» **The task**: Can you write out the whole listing exactly?

» **Supplied data**:

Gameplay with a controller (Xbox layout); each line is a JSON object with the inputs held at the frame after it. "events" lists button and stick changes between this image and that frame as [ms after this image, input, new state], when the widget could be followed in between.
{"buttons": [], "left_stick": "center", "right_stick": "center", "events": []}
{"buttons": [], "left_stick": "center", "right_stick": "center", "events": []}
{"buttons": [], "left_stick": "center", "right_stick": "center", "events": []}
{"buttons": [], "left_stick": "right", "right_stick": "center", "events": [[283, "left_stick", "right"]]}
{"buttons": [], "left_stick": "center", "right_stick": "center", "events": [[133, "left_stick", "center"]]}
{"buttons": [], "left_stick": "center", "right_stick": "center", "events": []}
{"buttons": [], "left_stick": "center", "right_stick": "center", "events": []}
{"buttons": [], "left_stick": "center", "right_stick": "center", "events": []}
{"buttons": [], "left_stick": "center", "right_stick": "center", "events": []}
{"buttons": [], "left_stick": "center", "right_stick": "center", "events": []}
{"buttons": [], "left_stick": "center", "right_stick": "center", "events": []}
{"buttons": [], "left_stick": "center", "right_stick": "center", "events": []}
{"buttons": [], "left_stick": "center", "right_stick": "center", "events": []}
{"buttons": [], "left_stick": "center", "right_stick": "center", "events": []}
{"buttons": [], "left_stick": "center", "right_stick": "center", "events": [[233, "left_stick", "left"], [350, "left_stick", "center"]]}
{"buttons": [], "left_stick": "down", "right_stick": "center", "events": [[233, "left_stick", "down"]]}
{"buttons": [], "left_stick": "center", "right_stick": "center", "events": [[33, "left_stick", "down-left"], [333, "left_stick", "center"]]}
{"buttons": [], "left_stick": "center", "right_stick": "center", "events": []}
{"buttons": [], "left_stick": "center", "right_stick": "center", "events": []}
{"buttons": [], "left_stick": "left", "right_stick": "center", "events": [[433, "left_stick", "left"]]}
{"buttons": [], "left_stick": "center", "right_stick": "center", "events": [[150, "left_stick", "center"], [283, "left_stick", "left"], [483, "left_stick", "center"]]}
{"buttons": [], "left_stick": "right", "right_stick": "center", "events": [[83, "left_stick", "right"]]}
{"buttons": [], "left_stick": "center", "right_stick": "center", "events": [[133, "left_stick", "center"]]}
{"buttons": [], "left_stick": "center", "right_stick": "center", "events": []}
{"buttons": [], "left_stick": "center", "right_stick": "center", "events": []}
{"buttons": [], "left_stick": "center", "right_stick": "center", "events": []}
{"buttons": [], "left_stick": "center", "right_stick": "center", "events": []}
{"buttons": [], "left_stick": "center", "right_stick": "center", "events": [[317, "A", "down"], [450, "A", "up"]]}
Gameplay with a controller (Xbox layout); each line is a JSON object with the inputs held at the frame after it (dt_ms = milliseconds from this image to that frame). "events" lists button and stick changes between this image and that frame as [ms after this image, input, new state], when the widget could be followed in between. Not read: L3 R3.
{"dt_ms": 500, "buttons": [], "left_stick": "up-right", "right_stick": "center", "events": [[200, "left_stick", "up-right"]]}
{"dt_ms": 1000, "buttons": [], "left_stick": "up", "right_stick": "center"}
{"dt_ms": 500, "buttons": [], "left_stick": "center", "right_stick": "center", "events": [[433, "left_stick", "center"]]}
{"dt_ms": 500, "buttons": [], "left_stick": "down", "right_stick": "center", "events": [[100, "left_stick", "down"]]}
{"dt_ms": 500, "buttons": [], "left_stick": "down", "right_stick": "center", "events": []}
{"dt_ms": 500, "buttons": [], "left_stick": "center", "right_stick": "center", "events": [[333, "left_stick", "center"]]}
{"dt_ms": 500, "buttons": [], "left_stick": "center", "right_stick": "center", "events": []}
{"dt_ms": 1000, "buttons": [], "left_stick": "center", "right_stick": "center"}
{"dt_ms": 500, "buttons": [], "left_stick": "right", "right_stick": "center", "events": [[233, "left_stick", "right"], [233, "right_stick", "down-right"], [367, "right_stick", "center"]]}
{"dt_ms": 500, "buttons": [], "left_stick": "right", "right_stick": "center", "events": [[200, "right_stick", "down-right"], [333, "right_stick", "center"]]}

» **Result for this exercise**:
Gameplay with a controller (Xbox layout); each line is a JSON object with the inputs held at the frame after it. "events" lists button and stick changes between this image and that frame as [ms after this image, input, new state], when the widget could be followed in between.
{"buttons": [], "left_stick": "center", "right_stick": "center", "events": []}
{"buttons": [], "left_stick": "center", "right_stick": "center", "events": []}
{"buttons": [], "left_stick": "center", "right_stick": "center", "events": []}
{"buttons": [], "left_stick": "right", "right_stick": "center", "events": [[283, "left_stick", "right"]]}
{"buttons": [], "left_stick": "center", "right_stick": "center", "events": [[133, "left_stick", "center"]]}
{"buttons": [], "left_stick": "center", "right_stick": "center", "events": []}
{"buttons": [], "left_stick": "center", "right_stick": "center", "events": []}
{"buttons": [], "left_stick": "center", "right_stick": "center", "events": []}
{"buttons": [], "left_stick": "center", "right_stick": "center", "events": []}
{"buttons": [], "left_stick": "center", "right_stick": "center", "events": []}
{"buttons": [], "left_stick": "center", "right_stick": "center", "events": []}
{"buttons": [], "left_stick": "center", "right_stick": "center", "events": []}
{"buttons": [], "left_stick": "center", "right_stick": "center", "events": []}
{"buttons": [], "left_stick": "center", "right_stick": "center", "events": []}
{"buttons": [], "left_stick": "center", "right_stick": "center", "events": [[233, "left_stick", "left"], [350, "left_stick", "center"]]}
{"buttons": [], "left_stick": "down", "right_stick": "center", "events": [[233, "left_stick", "down"]]}
{"buttons": [], "left_stick": "center", "right_stick": "center", "events": [[33, "left_stick", "down-left"], [333, "left_stick", "center"]]}
{"buttons": [], "left_stick": "center", "right_stick": "center", "events": []}
{"buttons": [], "left_stick": "center", "right_stick": "center", "events": []}
{"buttons": [], "left_stick": "left", "right_stick": "center", "events": [[433, "left_stick", "left"]]}
{"buttons": [], "left_stick": "center", "right_stick": "center", "events": [[150, "left_stick", "center"], [283, "left_stick", "left"], [483, "left_stick", "center"]]}
{"buttons": [], "left_stick": "right", "right_stick": "center", "events": [[83, "left_stick", "right"]]}
{"buttons": [], "left_stick": "center", "right_stick": "center", "events": [[133, "left_stick", "center"]]}
{"buttons": [], "left_stick": "center", "right_stick": "center", "events": []}
{"buttons": [], "left_stick": "center", "right_stick": "center", "events": []}
{"buttons": [], "left_stick": "center", "right_stick": "center", "events": []}
{"buttons": [], "left_stick": "center", "right_stick": "center", "events": []}
{"buttons": [], "left_stick": "center", "right_stick": "center", "events": [[317, "A", "down"], [450, "A", "up"]]}
Gameplay with a controller (Xbox layout); each line is a JSON object with the inputs held at the frame after it (dt_ms = milliseconds from this image to that frame). "events" lists button and stick changes between this image and that frame as [ms after this image, input, new state], when the widget could be followed in between. Not read: L3 R3.
{"dt_ms": 500, "buttons": [], "left_stick": "up-right", "right_stick": "center", "events": [[200, "left_stick", "up-right"]]}
{"dt_ms": 1000, "buttons": [], "left_stick": "up", "right_stick": "center"}
{"dt_ms": 500, "buttons": [], "left_stick": "center", "right_stick": "center", "events": [[433, "left_stick", "center"]]}
{"dt_ms": 500, "buttons": [], "left_stick": "down", "right_stick": "center", "events": [[100, "left_stick", "down"]]}
{"dt_ms": 500, "buttons": [], "left_stick": "down", "right_stick": "center", "events": []}
{"dt_ms": 500, "buttons": [], "left_stick": "center", "right_stick": "center", "events": [[333, "left_stick", "center"]]}
{"dt_ms": 500, "buttons": [], "left_stick": "center", "right_stick": "center", "events": []}
{"dt_ms": 1000, "buttons": [], "left_stick": "center", "right_stick": "center"}
{"dt_ms": 500, "buttons": [], "left_stick": "right", "right_stick": "center", "events": [[233, "left_stick", "right"], [233, "right_stick", "down-right"], [367, "right_stick", "center"]]}
{"dt_ms": 500, "buttons": [], "left_stick": "right", "right_stick": "center", "events": [[200, "right_stick", "down-right"], [333, "right_stick", "center"]]}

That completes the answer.